Locke's performance as Charlie also received industry recognition. He was nominated for the inaugural Children's and Family Emmy Award for Outstanding Lead Performer at the 1st Children's and Family Emmy Awards in 2022; on that occasion, the award went to his Heartstopper co-star Kit Connor for playing Nick Nelson. He later won the same category at the 4th Children's & Family Emmy Awards in 2026 for portraying Charlie.

===Academic commentary===
Academic commentary on Charlie has focused on queer adolescence, homophobia, mental health and vulnerability. In the Journal of Bisexuality, Melissa Ann Allen argued that Heartstopper presents queer identity through "positive, trope-defying" characterization, and wrote that Charlie's relationship with Nick resists reductive ideas about queer adolescence and sexuality. Allen further argued that the series challenges "compulsory binarization" and other limiting assumptions about queer identity while offering a positive depiction of queer adolescence.
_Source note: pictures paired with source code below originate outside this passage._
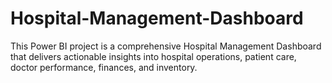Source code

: # Hospital-Management-Dashboard
This Power BI project is a comprehensive Hospital Management Dashboard that delivers actionable insights into hospital operations, patient care, doctor performance, finances, and inventory.
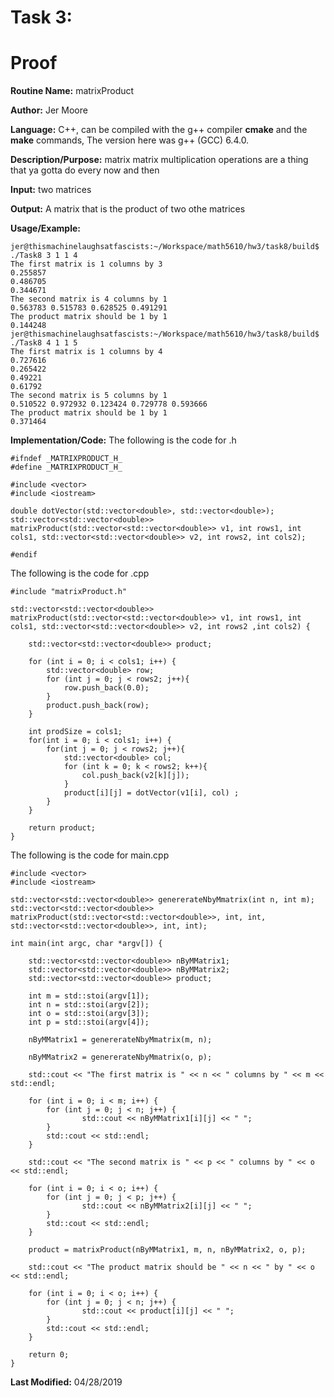# Task 3:

# Proof

**Routine Name:**     matrixProduct 

**Author:** Jer Moore

**Language:** C++, can be compiled with the g++ compiler **cmake** and the **make** commands, The version here was g++ (GCC) 6.4.0.

**Description/Purpose:**  matrix matrix multiplication operations are a thing that ya gotta do every now and then 
 
**Input:**  two matrices

**Output:**  A matrix that is the product of two othe matrices

**Usage/Example:** 

	jer@thismachinelaughsatfascists:~/Workspace/math5610/hw3/task8/build$ ./Task8 3 1 1 4
	The first matrix is 1 columns by 3
	0.255857 
	0.486705 
	0.344671 
	The second matrix is 4 columns by 1
	0.563783 0.515783 0.628525 0.491291 
	The product matrix should be 1 by 1
	0.144248 
	jer@thismachinelaughsatfascists:~/Workspace/math5610/hw3/task8/build$ ./Task8 4 1 1 5
	The first matrix is 1 columns by 4
	0.727616 
	0.265422 
	0.49221 
	0.61792 
	The second matrix is 5 columns by 1
	0.510522 0.972932 0.123424 0.729778 0.593666 
	The product matrix should be 1 by 1
	0.371464 


**Implementation/Code:** The following is the code for .h

	#ifndef _MATRIXPRODUCT_H_
	#define _MATRIXPRODUCT_H_

	#include <vector>
	#include <iostream>

	double dotVector(std::vector<double>, std::vector<double>);
	std::vector<std::vector<double>> matrixProduct(std::vector<std::vector<double>> v1, int rows1, int cols1, std::vector<std::vector<double>> v2, int rows2, int cols2);

	#endif

The following is the code for .cpp


	#include "matrixProduct.h"

	std::vector<std::vector<double>> matrixProduct(std::vector<std::vector<double>> v1, int rows1, int cols1, std::vector<std::vector<double>> v2, int rows2 ,int cols2) {

		std::vector<std::vector<double>> product;
		
		for (int i = 0; i < cols1; i++) {
			std::vector<double> row;
			for (int j = 0; j < rows2; j++){
				row.push_back(0.0);
			}
			product.push_back(row);
		}

		int prodSize = cols1;
		for(int i = 0; i < cols1; i++) {	
			for(int j = 0; j < rows2; j++){
				std::vector<double> col;
				for (int k = 0; k < rows2; k++){
					col.push_back(v2[k][j]);
				}
				product[i][j] = dotVector(v1[i], col) ; 
			}
		}

		return product;
	}

The following is the code for main.cpp

	#include <vector>
	#include <iostream>

	std::vector<std::vector<double>> genererateNbyMmatrix(int n, int m);
	std::vector<std::vector<double>> matrixProduct(std::vector<std::vector<double>>, int, int, std::vector<std::vector<double>>, int, int);

	int main(int argc, char *argv[]) {	

		std::vector<std::vector<double>> nByMMatrix1;
		std::vector<std::vector<double>> nByMMatrix2;
		std::vector<std::vector<double>> product;
		
		int m = std::stoi(argv[1]);
		int n = std::stoi(argv[2]);
		int o = std::stoi(argv[3]);
		int p = std::stoi(argv[4]);

		nByMMatrix1	= genererateNbyMmatrix(m, n);

		nByMMatrix2	= genererateNbyMmatrix(o, p);
		
		std::cout << "The first matrix is " << n << " columns by " << m << std::endl;

		for (int i = 0; i < m; i++) {
			for (int j = 0; j < n; j++) {
					std::cout << nByMMatrix1[i][j] << " ";
			}
			std::cout << std::endl;
		}
		
		std::cout << "The second matrix is " << p << " columns by " << o << std::endl;
		
		for (int i = 0; i < o; i++) {
			for (int j = 0; j < p; j++) {
					std::cout << nByMMatrix2[i][j] << " ";
			}
			std::cout << std::endl;
		}
		
		product = matrixProduct(nByMMatrix1, m, n, nByMMatrix2, o, p);

		std::cout << "The product matrix should be " << n << " by " << o << std::endl;

		for (int i = 0; i < o; i++) {
			for (int j = 0; j < n; j++) {
					std::cout << product[i][j] << " ";
			}
			std::cout << std::endl;
		}

		return 0;
	}

**Last Modified:** 04/28/2019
Charlie's portrayal has also been discussed in relation to homophobia, masculinity and vulnerability. In a 2023 article on Heartstoppers first volume, Flavianny Monteiro Carvalho and Carlos Eduardo de Araujo Placido argued that "most of the multiple facets of homophobia were identified in Charlie's characterization", with the character serving as the principal site through which the graphic novel depicts cognitive, general, irrational and specific forms of homophobia. In Critical Studies in Television, Frederik Dhaenens and Ben De Smet argued that Heartstopper participates in the construction of a "cute gay boy archetype" and presents cuteness as a form of vulnerability.

Charlie's television portrayal has also attracted discussion of heteronormativity and mental health. In a 2024 master's thesis on Netflix's Heartstopper, Tracyann Josephine Harmer wrote that the series can be read through "heteronormativity as it relates to masculinity, internalized homophobia, homophobia, and mental health", placing Charlie's experiences at the centre of that analysis.